→ YOUR OBJECTIVE
Copy the records below from the line containing "Count of jar rings on the white backdrop: 2" down through the line containing "Count of white balloons on the ceiling: 8", swapping "card" for "desk" and leaving everything else as it is.

→ THE INPUT
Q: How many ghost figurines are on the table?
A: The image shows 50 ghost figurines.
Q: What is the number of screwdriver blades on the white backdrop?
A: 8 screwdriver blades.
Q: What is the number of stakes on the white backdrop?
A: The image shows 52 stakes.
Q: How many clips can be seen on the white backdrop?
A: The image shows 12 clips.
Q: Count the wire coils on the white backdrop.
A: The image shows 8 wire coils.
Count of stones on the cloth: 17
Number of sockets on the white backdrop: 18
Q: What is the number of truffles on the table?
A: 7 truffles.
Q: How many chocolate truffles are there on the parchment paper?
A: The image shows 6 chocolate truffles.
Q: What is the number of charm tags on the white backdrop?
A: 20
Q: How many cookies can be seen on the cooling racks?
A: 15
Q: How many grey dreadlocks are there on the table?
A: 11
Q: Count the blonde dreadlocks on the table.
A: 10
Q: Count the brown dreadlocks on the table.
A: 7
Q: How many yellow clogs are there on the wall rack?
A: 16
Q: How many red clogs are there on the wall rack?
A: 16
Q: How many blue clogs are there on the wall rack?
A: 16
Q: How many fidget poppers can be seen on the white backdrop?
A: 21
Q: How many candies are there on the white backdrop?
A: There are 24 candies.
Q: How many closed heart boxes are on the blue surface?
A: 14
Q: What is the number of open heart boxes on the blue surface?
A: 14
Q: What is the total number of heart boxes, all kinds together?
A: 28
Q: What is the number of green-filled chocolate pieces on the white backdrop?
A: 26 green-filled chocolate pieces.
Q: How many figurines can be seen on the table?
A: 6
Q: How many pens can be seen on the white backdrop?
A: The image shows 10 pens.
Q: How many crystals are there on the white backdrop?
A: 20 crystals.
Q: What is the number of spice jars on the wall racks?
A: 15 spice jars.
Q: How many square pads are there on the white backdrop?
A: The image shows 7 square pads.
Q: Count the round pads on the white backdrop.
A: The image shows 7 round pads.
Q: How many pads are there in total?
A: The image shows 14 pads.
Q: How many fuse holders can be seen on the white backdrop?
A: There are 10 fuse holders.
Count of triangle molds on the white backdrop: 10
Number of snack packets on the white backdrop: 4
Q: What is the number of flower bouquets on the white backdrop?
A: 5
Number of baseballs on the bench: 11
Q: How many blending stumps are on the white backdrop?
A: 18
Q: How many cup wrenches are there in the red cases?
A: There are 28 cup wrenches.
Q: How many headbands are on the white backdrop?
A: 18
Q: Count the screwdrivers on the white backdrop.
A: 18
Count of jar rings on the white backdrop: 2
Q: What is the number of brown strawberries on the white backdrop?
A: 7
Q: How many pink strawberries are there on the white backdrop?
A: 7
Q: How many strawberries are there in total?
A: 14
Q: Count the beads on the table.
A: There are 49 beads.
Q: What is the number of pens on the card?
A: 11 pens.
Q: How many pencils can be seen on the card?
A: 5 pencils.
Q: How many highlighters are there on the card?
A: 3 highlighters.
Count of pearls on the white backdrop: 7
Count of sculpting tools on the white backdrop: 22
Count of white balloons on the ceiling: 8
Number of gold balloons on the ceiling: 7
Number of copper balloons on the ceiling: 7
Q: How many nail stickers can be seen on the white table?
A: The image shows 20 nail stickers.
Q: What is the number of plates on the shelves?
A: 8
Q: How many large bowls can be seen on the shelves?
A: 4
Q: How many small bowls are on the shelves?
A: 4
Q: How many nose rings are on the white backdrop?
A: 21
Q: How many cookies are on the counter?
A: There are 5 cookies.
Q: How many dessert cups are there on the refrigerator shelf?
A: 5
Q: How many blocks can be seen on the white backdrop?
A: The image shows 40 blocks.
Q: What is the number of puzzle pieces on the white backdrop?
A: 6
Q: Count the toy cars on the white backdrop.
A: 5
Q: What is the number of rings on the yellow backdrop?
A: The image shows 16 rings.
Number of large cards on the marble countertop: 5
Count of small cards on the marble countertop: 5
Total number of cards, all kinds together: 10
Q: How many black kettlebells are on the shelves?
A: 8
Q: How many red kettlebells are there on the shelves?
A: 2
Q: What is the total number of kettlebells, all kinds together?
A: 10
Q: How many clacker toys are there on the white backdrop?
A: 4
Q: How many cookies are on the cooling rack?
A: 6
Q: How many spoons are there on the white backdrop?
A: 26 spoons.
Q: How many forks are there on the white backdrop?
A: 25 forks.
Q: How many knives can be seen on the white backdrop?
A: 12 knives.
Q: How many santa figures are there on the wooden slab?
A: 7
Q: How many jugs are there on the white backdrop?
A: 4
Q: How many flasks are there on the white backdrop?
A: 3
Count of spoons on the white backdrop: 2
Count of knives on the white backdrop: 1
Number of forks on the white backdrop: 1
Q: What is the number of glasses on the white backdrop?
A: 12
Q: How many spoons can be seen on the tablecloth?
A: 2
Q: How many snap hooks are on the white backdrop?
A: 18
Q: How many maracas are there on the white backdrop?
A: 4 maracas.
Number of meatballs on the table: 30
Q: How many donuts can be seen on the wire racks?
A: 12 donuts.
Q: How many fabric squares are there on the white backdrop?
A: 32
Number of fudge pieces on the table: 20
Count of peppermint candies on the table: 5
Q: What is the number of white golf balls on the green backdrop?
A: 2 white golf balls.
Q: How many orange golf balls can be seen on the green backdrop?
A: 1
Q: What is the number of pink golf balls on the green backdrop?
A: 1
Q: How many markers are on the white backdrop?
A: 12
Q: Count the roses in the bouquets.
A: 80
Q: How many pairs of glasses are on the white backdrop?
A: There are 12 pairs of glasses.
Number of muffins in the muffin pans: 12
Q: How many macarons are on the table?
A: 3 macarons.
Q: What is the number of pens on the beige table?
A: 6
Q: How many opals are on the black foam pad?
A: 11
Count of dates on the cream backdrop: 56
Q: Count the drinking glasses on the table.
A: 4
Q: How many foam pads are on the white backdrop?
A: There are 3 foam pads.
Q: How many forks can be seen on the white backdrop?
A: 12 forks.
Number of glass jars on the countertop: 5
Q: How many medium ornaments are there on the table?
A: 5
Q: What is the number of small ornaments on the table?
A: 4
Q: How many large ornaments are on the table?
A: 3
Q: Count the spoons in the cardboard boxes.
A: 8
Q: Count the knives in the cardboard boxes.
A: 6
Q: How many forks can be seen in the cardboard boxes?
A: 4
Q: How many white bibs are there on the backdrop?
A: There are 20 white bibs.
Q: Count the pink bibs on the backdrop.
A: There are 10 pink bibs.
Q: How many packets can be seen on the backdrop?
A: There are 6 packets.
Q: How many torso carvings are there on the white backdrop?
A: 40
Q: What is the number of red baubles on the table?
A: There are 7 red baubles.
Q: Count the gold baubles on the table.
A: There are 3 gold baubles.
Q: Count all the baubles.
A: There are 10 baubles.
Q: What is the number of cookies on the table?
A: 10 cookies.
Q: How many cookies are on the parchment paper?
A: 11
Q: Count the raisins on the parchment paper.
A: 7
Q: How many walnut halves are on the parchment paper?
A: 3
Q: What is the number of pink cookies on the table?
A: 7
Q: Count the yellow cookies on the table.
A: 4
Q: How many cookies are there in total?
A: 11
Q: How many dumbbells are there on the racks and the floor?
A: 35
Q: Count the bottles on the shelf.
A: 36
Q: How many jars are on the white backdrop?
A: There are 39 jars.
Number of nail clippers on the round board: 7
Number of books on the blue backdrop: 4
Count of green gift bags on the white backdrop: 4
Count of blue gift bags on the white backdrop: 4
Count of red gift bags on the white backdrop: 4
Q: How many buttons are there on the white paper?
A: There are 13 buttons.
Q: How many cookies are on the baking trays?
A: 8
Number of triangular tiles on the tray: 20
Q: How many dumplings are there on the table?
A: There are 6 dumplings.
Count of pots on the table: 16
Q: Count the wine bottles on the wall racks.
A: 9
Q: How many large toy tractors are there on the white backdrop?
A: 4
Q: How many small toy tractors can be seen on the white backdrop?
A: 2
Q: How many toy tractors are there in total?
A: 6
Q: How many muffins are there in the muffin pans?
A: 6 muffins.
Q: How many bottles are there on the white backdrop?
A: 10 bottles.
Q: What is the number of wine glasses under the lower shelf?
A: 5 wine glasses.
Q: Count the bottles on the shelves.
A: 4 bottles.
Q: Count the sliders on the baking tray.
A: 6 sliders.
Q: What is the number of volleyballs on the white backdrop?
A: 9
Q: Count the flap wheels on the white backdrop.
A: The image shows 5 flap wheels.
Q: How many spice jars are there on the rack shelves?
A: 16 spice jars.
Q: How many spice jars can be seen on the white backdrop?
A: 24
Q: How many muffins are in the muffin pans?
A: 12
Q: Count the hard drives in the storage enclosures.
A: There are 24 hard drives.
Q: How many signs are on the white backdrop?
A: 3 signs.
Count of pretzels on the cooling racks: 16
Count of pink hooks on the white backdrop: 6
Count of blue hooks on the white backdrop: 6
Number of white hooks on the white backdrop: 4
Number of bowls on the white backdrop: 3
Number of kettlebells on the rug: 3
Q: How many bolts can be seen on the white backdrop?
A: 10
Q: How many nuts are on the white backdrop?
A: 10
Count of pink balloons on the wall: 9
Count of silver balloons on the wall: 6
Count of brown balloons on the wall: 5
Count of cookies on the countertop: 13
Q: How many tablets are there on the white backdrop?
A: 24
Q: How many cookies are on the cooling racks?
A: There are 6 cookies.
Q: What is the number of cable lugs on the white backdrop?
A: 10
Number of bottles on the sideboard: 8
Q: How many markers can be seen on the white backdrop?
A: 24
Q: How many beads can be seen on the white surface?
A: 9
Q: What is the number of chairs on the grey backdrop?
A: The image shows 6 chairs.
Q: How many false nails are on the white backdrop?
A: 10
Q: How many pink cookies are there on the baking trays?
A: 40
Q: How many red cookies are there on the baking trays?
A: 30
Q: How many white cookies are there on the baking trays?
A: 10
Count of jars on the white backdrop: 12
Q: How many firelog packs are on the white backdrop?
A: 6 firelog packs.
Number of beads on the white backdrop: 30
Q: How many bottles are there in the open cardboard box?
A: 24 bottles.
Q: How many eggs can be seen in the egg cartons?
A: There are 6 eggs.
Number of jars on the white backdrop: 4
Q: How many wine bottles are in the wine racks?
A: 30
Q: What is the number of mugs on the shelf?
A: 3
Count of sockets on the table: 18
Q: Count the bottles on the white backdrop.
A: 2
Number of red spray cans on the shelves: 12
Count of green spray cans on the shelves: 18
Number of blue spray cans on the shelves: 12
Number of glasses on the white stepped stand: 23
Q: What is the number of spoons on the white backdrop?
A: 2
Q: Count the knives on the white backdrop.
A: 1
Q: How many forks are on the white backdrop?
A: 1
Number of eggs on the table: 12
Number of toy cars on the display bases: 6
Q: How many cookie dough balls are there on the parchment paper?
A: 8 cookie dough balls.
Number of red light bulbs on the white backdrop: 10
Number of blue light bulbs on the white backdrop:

→ CORRECT RESPONSE
Count of jar rings on the white backdrop: 2
Q: What is the number of brown strawberries on the white backdrop?
A: 7
Q: How many pink strawberries are there on the white backdrop?
A: 7
Q: How many strawberries are there in total?
A: 14
Q: Count the beads on the table.
A: There are 49 beads.
Q: What is the number of pens on the desk?
A: 11 pens.
Q: How many pencils can be seen on the desk?
A: 5 pencils.
Q: How many highlighters are there on the desk?
A: 3 highlighters.
Count of pearls on the white backdrop: 7
Count of sculpting tools on the white backdrop: 22
Count of white balloons on the ceiling: 8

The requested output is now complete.